Going by this year’s Christmas adverts, Lucy Sweet says we’ll be spending the festive season in the doldrums

When I was a child, I watched a lot of Road Runner cartoons, and as a result I used to have this recurring dream that my family were picnicking on a thin, grassy outcrop of rock. But while they were happily cracking open the Scotch eggs, I was falling off the edge of the cliff, clutching at fistfuls of grass which kept coming off in my hand. Every other night I lost my grip and plummeted to the ground. Fun or what? 

If you’re ever so slightly bristling from what I can now clearly see was some kind of early psychological trauma, you’ll be in the perfect mood for Christmas 2022. Because that’s how it feels: we’re festively celebrating at the edge of a precipice, and pretending not to notice the screams. 

Nowhere is this feeling more obvious than in this year’s Christmas adverts. Most of the ads are more like a cry for help than an expression of seasonal joy. Brands too scared to overdo it on the tinsel and sentimentality due to the war in Ukraine/climate emergency/Covid/crushing cost-of-living crisis seem to have chosen one of two directions. Meaningful like John Lewis (dads who have adopted children learning to skateboard, followed by a charity appeal) or utterly deranged.

I was watching Gogglebox the other day, mostly because I enjoy wondering what kind of biscuits they might have this week, when I realised with horror that the Christmas adverts were already in full swing and I hadn’t even noticed. By the end, I’d had a crash course in every single one, and I could only conclude (as if Brexit wasn’t some sort of indication) that Britain is Not OK.

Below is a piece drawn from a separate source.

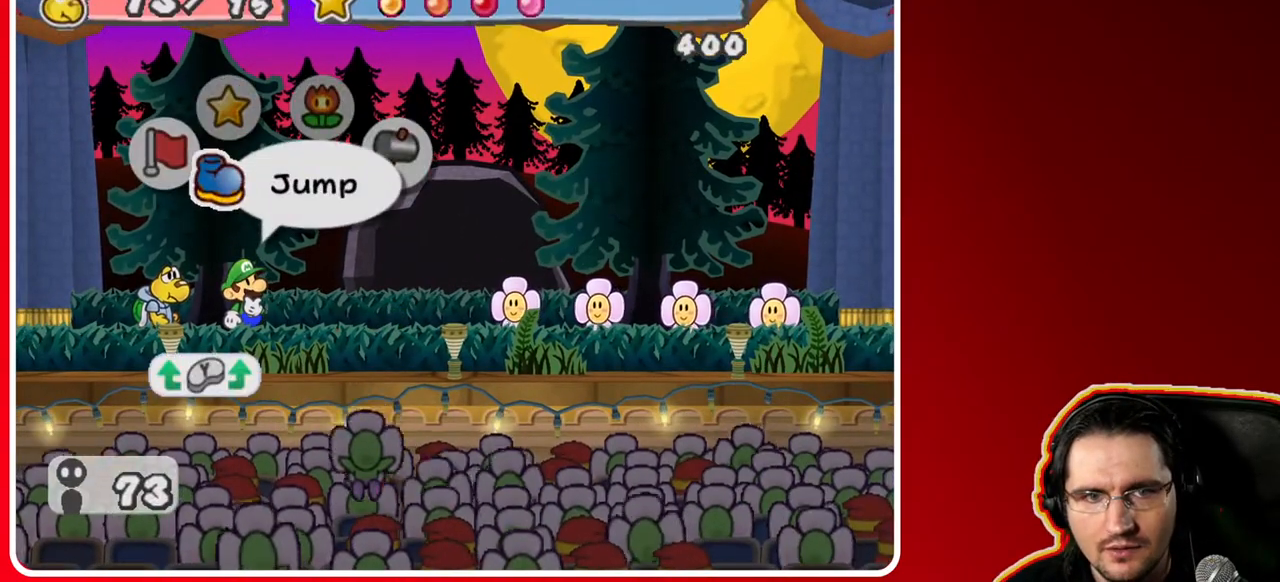
{"buttons": ["A"], "left_stick": "center", "right_stick": "center", "events": [[33, "left_stick", "right"], [233, "left_stick", "center"], [450, "A", "down"]]}
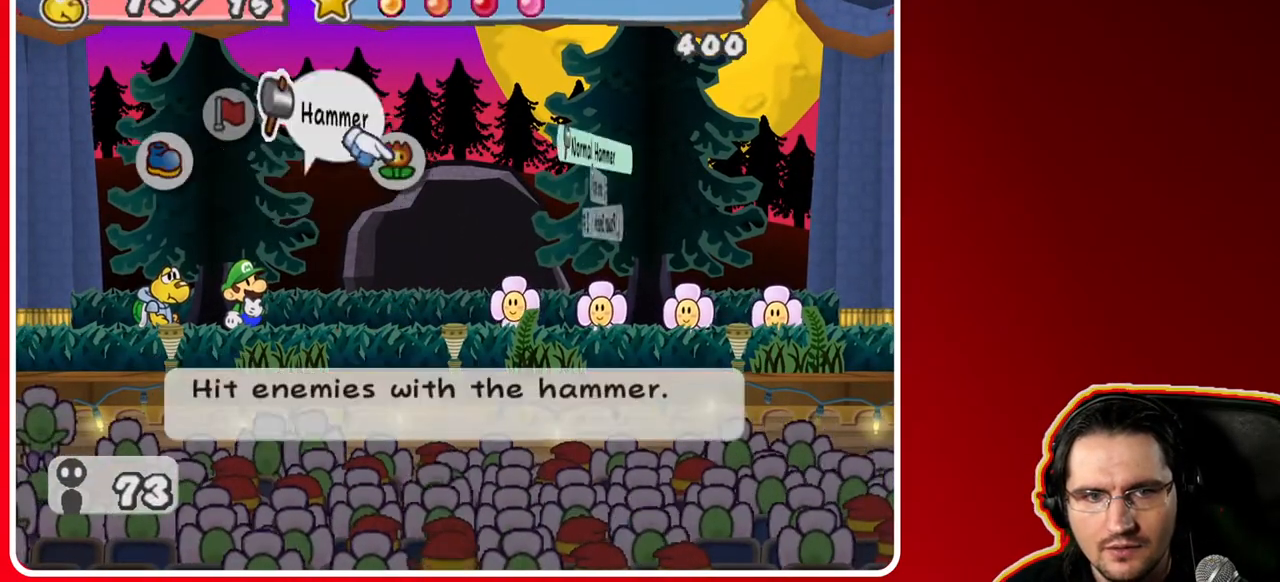
{"buttons": [], "left_stick": "center", "right_stick": "center", "events": [[100, "A", "up"]]}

Let’s start with Aldi. Kevin the Carrot is Home Alone and through a series of comedy carrot-related errors he ends up being catapulted through the air and lands in a snowman’s crotch. The snowman even cracks a weird, sexual smile, like Bernard Bresslaw in Carry On At Your Convenience, and the clock is turned back at least 30 years. 

Asda, meanwhile, have chopped up grainy scenes from Elf and interspersed them with depressing conversations with real-life staff members in store. It all has a feeling of ‘WILL (FERRELL) THIS DO?’ It would have been more festive if Will himself appeared as an older, off-duty version of the character with holes in his tights, off to buy a pack of Amber Leaf rolling tobacco and a few Pot Noodles. Maybe he could have been reminded of the spirit of Christmas by Barbara on checkout who alerts him to the two-for-one on Glen’s vodka.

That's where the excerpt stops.